— EXERCISE INSTRUCTIONS —
Render the lines of the records as a numbered list, leaving out the blank lines.

━━━━━━━━━━━━━━━━

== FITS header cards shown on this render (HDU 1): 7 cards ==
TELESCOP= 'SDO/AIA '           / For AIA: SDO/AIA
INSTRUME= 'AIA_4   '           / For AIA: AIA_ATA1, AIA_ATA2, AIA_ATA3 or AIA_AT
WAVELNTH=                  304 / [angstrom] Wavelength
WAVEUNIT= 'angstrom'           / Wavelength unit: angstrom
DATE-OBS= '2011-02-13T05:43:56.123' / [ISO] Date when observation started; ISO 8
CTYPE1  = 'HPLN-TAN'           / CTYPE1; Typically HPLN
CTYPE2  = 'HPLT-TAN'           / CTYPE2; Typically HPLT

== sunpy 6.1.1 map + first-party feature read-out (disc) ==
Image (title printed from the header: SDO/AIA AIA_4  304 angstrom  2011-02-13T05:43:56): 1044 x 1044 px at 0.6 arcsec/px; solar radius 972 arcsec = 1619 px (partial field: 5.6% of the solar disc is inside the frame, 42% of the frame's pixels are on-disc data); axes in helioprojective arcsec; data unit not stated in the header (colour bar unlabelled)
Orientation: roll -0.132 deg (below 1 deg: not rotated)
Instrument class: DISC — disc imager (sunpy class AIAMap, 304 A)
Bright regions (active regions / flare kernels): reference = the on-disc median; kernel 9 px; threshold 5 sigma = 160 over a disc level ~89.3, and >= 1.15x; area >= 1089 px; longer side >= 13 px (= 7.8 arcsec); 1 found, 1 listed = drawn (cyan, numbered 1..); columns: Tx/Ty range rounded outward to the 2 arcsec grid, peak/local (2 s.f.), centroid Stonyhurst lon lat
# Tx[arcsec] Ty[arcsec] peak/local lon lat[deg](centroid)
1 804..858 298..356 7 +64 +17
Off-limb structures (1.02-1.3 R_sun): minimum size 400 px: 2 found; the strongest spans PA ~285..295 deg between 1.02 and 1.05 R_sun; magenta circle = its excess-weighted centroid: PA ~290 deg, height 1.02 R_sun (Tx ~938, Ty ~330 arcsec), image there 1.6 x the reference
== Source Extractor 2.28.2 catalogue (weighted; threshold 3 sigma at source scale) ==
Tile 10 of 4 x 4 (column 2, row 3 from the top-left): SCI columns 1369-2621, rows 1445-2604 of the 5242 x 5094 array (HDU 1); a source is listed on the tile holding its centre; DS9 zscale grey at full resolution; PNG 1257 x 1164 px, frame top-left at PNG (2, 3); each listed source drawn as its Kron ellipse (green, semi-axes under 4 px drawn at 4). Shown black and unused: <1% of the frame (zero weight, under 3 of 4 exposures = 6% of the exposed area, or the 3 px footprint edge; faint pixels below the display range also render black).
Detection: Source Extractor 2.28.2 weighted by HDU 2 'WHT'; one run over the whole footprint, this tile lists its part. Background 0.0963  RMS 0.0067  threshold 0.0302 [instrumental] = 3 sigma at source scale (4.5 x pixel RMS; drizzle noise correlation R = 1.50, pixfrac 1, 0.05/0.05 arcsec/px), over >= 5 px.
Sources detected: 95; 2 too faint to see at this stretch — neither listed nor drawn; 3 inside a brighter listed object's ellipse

━━━━━━━━━━━━━━━━

— TASK SOLUTION —
1. == FITS header cards shown on this render (HDU 1): 7 cards ==
2. TELESCOP= 'SDO/AIA '           / For AIA: SDO/AIA
3. INSTRUME= 'AIA_4   '           / For AIA: AIA_ATA1, AIA_ATA2, AIA_ATA3 or AIA_AT
4. WAVELNTH=                  304 / [angstrom] Wavelength
5. WAVEUNIT= 'angstrom'           / Wavelength unit: angstrom
6. DATE-OBS= '2011-02-13T05:43:56.123' / [ISO] Date when observation started; ISO 8
7. CTYPE1  = 'HPLN-TAN'           / CTYPE1; Typically HPLN
8. CTYPE2  = 'HPLT-TAN'           / CTYPE2; Typically HPLT
9. == sunpy 6.1.1 map + first-party feature read-out (disc) ==
10. Image (title printed from the header: SDO/AIA AIA_4  304 angstrom  2011-02-13T05:43:56): 1044 x 1044 px at 0.6 arcsec/px; solar radius 972 arcsec = 1619 px (partial field: 5.6% of the solar disc is inside the frame, 42% of the frame's pixels are on-disc data); axes in helioprojective arcsec; data unit not stated in the header (colour bar unlabelled)
11. Orientation: roll -0.132 deg (below 1 deg: not rotated)
12. Instrument class: DISC — disc imager (sunpy class AIAMap, 304 A)
13. Bright regions (active regions / flare kernels): reference = the on-disc median; kernel 9 px; threshold 5 sigma = 160 over a disc level ~89.3, and >= 1.15x; area >= 1089 px; longer side >= 13 px (= 7.8 arcsec); 1 found, 1 listed = drawn (cyan, numbered 1..); columns: Tx/Ty range rounded outward to the 2 arcsec grid, peak/local (2 s.f.), centroid Stonyhurst lon lat
14. # Tx[arcsec] Ty[arcsec] peak/local lon lat[deg](centroid)
15. 1 804..858 298..356 7 +64 +17
16. Off-limb structures (1.02-1.3 R_sun): minimum size 400 px: 2 found; the strongest spans PA ~285..295 deg between 1.02 and 1.05 R_sun; magenta circle = its excess-weighted centroid: PA ~290 deg, height 1.02 R_sun (Tx ~938, Ty ~330 arcsec), image there 1.6 x the reference
17. == Source Extractor 2.28.2 catalogue (weighted; threshold 3 sigma at source scale) ==
18. Tile 10 of 4 x 4 (column 2, row 3 from the top-left): SCI columns 1369-2621, rows 1445-2604 of the 5242 x 5094 array (HDU 1); a source is listed on the tile holding its centre; DS9 zscale grey at full resolution; PNG 1257 x 1164 px, frame top-left at PNG (2, 3); each listed source drawn as its Kron ellipse (green, semi-axes under 4 px drawn at 4). Shown black and unused: <1% of the frame (zero weight, under 3 of 4 exposures = 6% of the exposed area, or the 3 px footprint edge; faint pixels below the display range also render black).
19. Detection: Source Extractor 2.28.2 weighted by HDU 2 'WHT'; one run over the whole footprint, this tile lists its part. Background 0.0963  RMS 0.0067  threshold 0.0302 [instrumental] = 3 sigma at source scale (4.5 x pixel RMS; drizzle noise correlation R = 1.50, pixfrac 1, 0.05/0.05 arcsec/px), over >= 5 px.
20. Sources detected: 95; 2 too faint to see at this stretch — neither listed nor drawn; 3 inside a brighter listed object's ellipse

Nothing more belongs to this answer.